Recently Matt Smith and Marc Devokaitis posted online "A Modest Proposal: Can EBird Help Choose Better State Birds?" They propose replacing the Western Meadowlark with the Thick-billed Longspur as the State Bird of Montana.

They propose the Thick-billed Longspur (Rhynchophanes mccownii) because sixty percent of the global population of Thick-billed Longspurs breed in Montana.

The Thick-billed Longspur also breeds in southern Canada and Wyoming, in wide open spaces. It migrates through Wyoming and Colorado, spilling over state borders along the way, and winters in Texas and Mexico. But over half the population breeds in Montana.

As the name suggests, this Longspur has a thick bill and, like other species of Longspurs, an elongated rear toe, the spur.

If you see a bird singing while parachuting down to earth, with its wings upstretched and its white tail feathers spread wide, that's probably a male thick-billed longspur. The aerial-song display is the way the species establishes and maintains it territory.

The bird likes open spaces, particularly shortgrass prairie habitat.

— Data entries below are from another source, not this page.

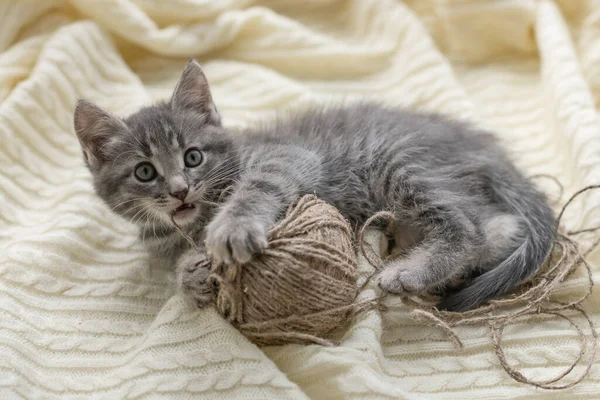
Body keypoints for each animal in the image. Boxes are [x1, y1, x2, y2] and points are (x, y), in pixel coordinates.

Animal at [74, 59, 552, 310]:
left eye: (193, 157)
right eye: (144, 172)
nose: (178, 190)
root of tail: (486, 148)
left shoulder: (286, 156)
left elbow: (255, 189)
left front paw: (230, 229)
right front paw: (190, 274)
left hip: (398, 161)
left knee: (469, 225)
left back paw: (411, 271)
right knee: (495, 221)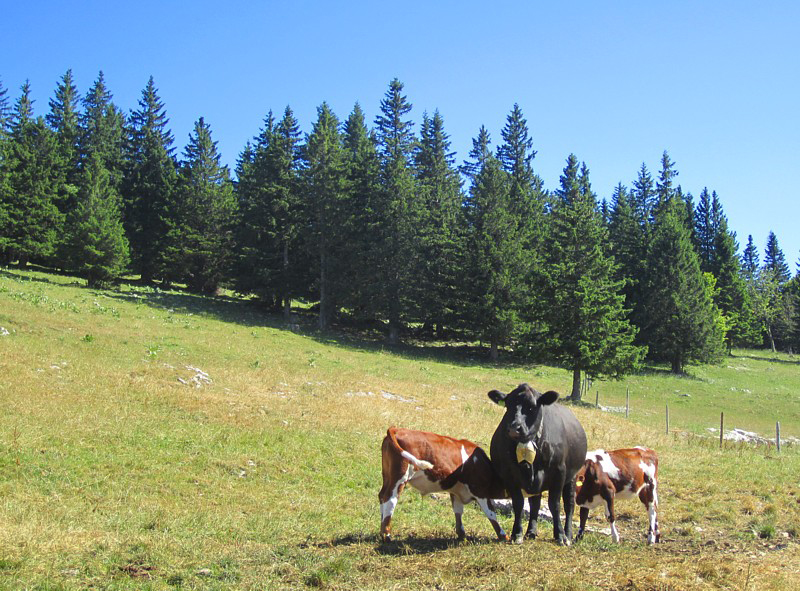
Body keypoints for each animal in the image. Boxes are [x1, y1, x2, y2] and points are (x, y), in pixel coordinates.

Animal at [484, 384, 592, 544]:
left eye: (532, 407)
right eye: (508, 405)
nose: (514, 428)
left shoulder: (559, 473)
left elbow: (555, 505)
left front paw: (560, 535)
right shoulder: (509, 475)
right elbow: (519, 503)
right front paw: (517, 533)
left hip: (572, 476)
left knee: (569, 505)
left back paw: (568, 534)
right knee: (535, 504)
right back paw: (531, 531)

Buff and brown streaks on the back, and an inverted black T on the white tail, characterize this Longspur. A breeding male has a white face with black crown and black on the upper chest, plus a chestnut-colored patch on the wings. It's handsome.

The Thick-billed Longspur used to be called McCown's Longspur, named after John P. McCown who in addition to collecting birds fought as a Confederate general during the American Civil War. His defense of slavery provided cause for removing his name from the species, not that his political views had anything to do with his birding or vice versa, but his discriminatory behavior only hastened the renaming.

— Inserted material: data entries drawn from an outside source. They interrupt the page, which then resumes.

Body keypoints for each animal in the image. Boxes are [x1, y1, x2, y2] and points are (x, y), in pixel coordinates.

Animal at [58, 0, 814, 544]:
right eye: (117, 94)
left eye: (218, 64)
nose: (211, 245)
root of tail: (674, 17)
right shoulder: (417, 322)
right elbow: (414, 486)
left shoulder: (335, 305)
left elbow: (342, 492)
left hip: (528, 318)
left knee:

The renaming was part of an ongoing movement for Bird Names for Birds. It's a fact that birds named for people were usually named for white men. The naming generally failed to recognize indigenous people or people of color, or women of any discription, for their contributions to understanding birds. Thus the renaming campaign targets all birds named for people rather than just those birds named after people who discriminated against Black people.

But the status of the species, rather than the name, is the subject at hand. Should it be the state bird?

Montana's state bird has been the Western Meadowlark (Sturnella neglecta) since 1931 when the state's school children selected it by vote and the state legislature affirmed the selection, also by vote.

The Western Meadowlark sings a loud song, and it is easy to see due to its bright yellow and black streaked and spotted plumage. It is fond of open grasslands.

The Western Meadowlark is so popular that it is also the state bird of North Dakota, Wyoming, Kansas, Nebraska, and Oregon.

Smith and Devokaitis propose alternatives to the Meadowlark for those five states too: the Marsh Wren for North Dakota, the Black Rosy-Finch for Wyoming, the Lesser Prairie-Chicken for Kansas, the Greater Prairie-Chicken for Nebraska, and the Hermit Warbler for Oregon.

That would leave the Western Meadowlark without any state recognition.

How can that be fair?

Anne Millbrooke is a writer living in Bozeman.